Chalking up success on alkaline soil    

Chalky soils are alkaline in nature with a PH value of greater than 7 and are sometimes known as ‘lime rich’ due to their high calcium carbonate content. They can be dry, shallow, low in nutrients and often contain flint which can be a pain when digging. While varying in type, from lighter and more peaty forms to ones that have a heavier clay content, their commonality is their free-draining properties and inability to hold water.  Adding plenty of moisture-holding organic matter or even importing top soil will be a regular pastime if you live in places such as The Chiltern Hills or on the South Downs, as will breaking up larger pieces of chalk so plants have more of a chance to establish a root system.  

While it is often not easy gardening on a very chalky soil, there are some plus points including excellent structure which means that they make very good ‘no-dig’ gardens. Chalk is also particularly well-suited to the more organic gardener as wildflowers naturally thrive on nutrient-poor chalk. Herbs including bay, thyme, marjoram, rosemary, sage and fennel will also be happy additions to a fragrant chalk garden.       

Your chalk-loving plants will obviously need to be chosen with care. Hardy annuals such as Californian Poppies create a natural looking display of colour on even the poorest soils, and if you leave the seed heads after flowering, they will pop up again next year with renewed vigour.  Peonies and wallflowers also tend to do well as do Hostas, Doronicum, Rudbeckia and Dianthus. Shrubs recommended for chalk include blue-flowering Ceanothus, Hydrangea,Ooleander, Deutzia and Lilacs. Plus we musn’t forget that the prettiest annuals donlt object to chalk, with Cornflowers, Calendula and Sweet Peas all happily at home on it.   
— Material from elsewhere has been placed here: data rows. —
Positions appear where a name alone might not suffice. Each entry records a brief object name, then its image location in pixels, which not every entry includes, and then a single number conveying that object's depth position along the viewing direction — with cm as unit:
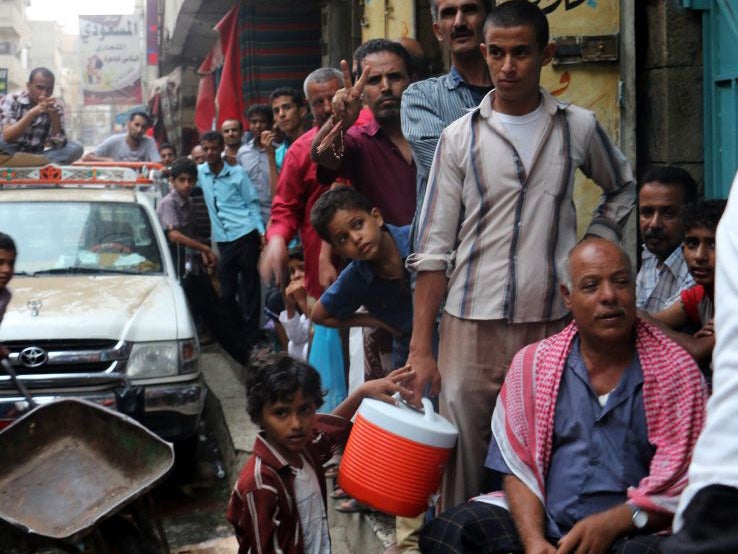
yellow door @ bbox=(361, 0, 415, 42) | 751
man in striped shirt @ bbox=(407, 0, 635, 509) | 324
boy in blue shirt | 378
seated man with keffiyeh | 275
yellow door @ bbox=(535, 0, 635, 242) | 497
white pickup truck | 562
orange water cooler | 314
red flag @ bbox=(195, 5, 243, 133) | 1160
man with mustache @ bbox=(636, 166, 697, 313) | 376
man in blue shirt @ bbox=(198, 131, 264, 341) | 852
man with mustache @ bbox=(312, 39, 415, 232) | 426
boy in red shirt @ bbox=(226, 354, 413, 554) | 313
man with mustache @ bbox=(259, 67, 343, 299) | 485
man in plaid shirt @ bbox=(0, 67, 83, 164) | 813
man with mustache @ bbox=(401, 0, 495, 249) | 372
You’re on to a winner with loam

If you have loam in your garden then frankly, you have won the soil lottery. Loams are the ideal balance of three soils including sand, silt and clay with particle size reducing with each type. This is important as a mixture of sizes means that the soil is aerated, with oxygen easily passing through it. Loam also pulls off the master stroke of being able to retain water to keep plants hydrated, while also draining easily so their roots do not sit in wet soil and rot. Finally, the clay content means that nutrients cling to the soil particles, keeping plants healthy and well-fed throughout the year.

While occurring naturally in only a few lucky spots, it is possible to create your own more ‘loamy’ soil. Rather than just importing it by the bagful or even lorry load, it can be built over time using organic material that attracts living organisms that will break down leaves, bark and all sorts of manure if applied to a depth of a couple of inches in the Autumn and then dug over the following Spring.

Leave the peat in its natural home...

One word of caution is to avoid buying peat-based compost to add to your soil beds. Not only does it release carbon dioxide when added to your garden and compound the greenhouse effect, but the delicate biodiversity of peat bogs is being radpidly eroded by its commercial use. We are not big fans of it at The Green Reaper. If you do want to give your soil an extra boost, why not try Earth Cycle’s Peat Free PAS100 Compost Soil Conditioner, made form dense organic matter which both aerates clay soil and improves the structure and sandy soils while aiding moisture retention.

We hope that you’ve found this quick soil summary useful and it will inspire you to find out more about what lies beneath your favourite plants and shrubs. Our soil really is the unique life force that deserves to be looked after by us all.